Vespucci made two trips to the New World as a ship's navigator, the first in 1499. Then in 1503 and 1504 he published two letters he had written to Lorenzo de Medici about his voyages. In the letters he put forward the idea that what Columbus had discovered was not in fact a new route to Asia, but rather a new continent. Vespucci also published the first letter under the title Novus Mundus, or New World, thereby coining that phrase. The letters were a media hit (but whether their popularity was because of his innovative navigational theories or his description of the --- lives of American Indians is a question), and Vespucci became a celebrity.

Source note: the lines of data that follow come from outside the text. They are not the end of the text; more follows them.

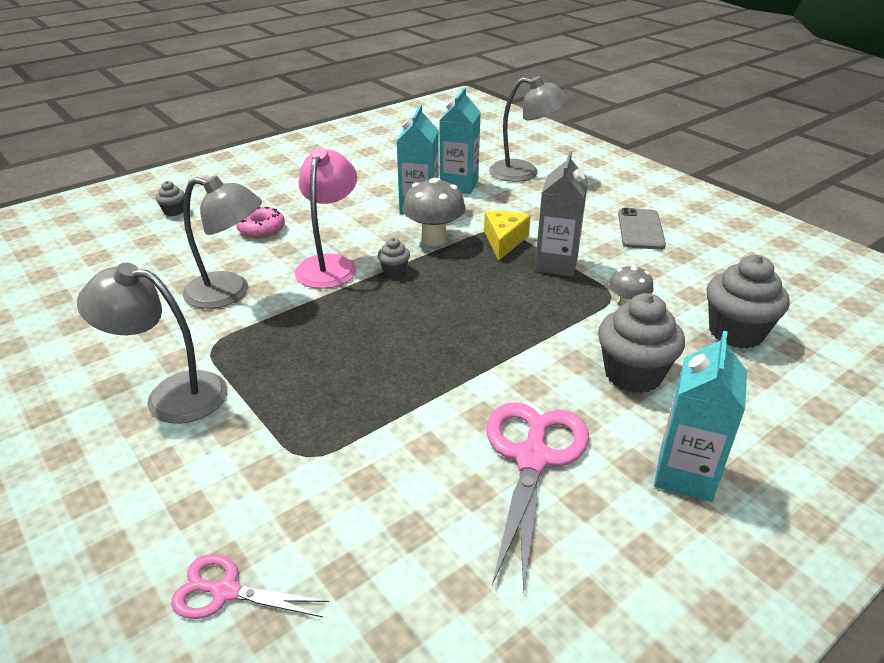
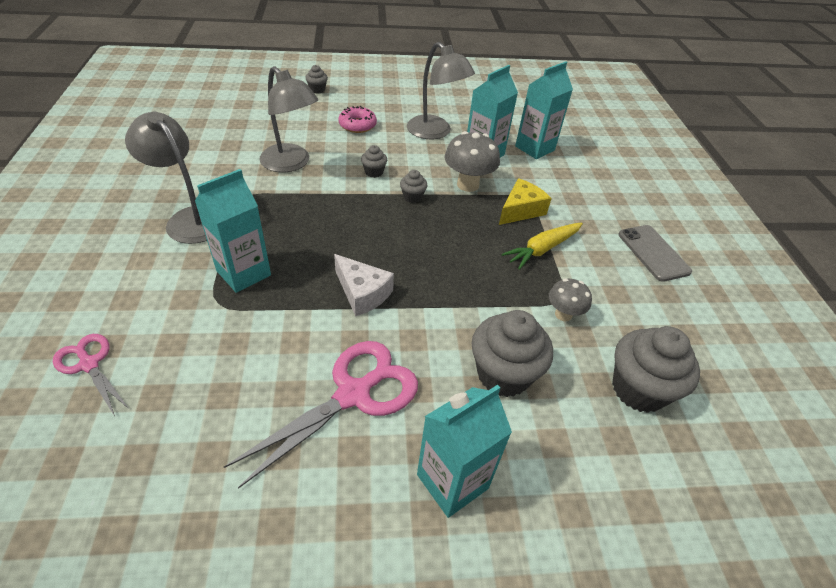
camera: 30 degrees right, 10 degrees up
pink lamp [295,148,357,289] -> grey cupcake [361,145,387,178]
grey lamp [489,76,569,182] -> grey lamp moved to [407,42,475,139]
grey carton [535,151,588,277] -> yellow carrot [502,222,583,270]
grey phone [618,208,666,250] -> grey phone turned 60 degrees counterclockwise [618,225,692,282]
none -> turquoise carton [195,169,271,293]
none -> white cheese [334,254,394,317]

In 1507, the cartographer Martin Waldseemueller published a map in his book Cosmographiae Introductio that designated the new world as America and the name was coined. Like many Italians of his era, Vespucci used the Latinized version of his first name, Americus, in formal writing. Waldseemueller used the feminine form of the name, America, because the names of Europe and Asia were also in the feminine.
So, America is named after the man who first recognized that it was a new continent and not just a part of Asia. Rather fitting actually, at least from a European perspective.
There is a legend, common in Britain, that America is actually named after a 15th century Bristol merchant named Richard Ameryk, who had some tenuous and vague connection with Cabot's voyages of exploration (exactly what role he played is not known, but it was probably minor and connected with financing the voyages). While Ameryk did exist, there is no evidence to indicate the New World continents are named after him. Waldseemueller's notes clearly indicate that he named the continents after Vespucci and most of the claims by supporters of the Ameryk hypothesis are not supported by anything other than a coincidence in spelling and a fierce, English patriotism that wishes the tale were true.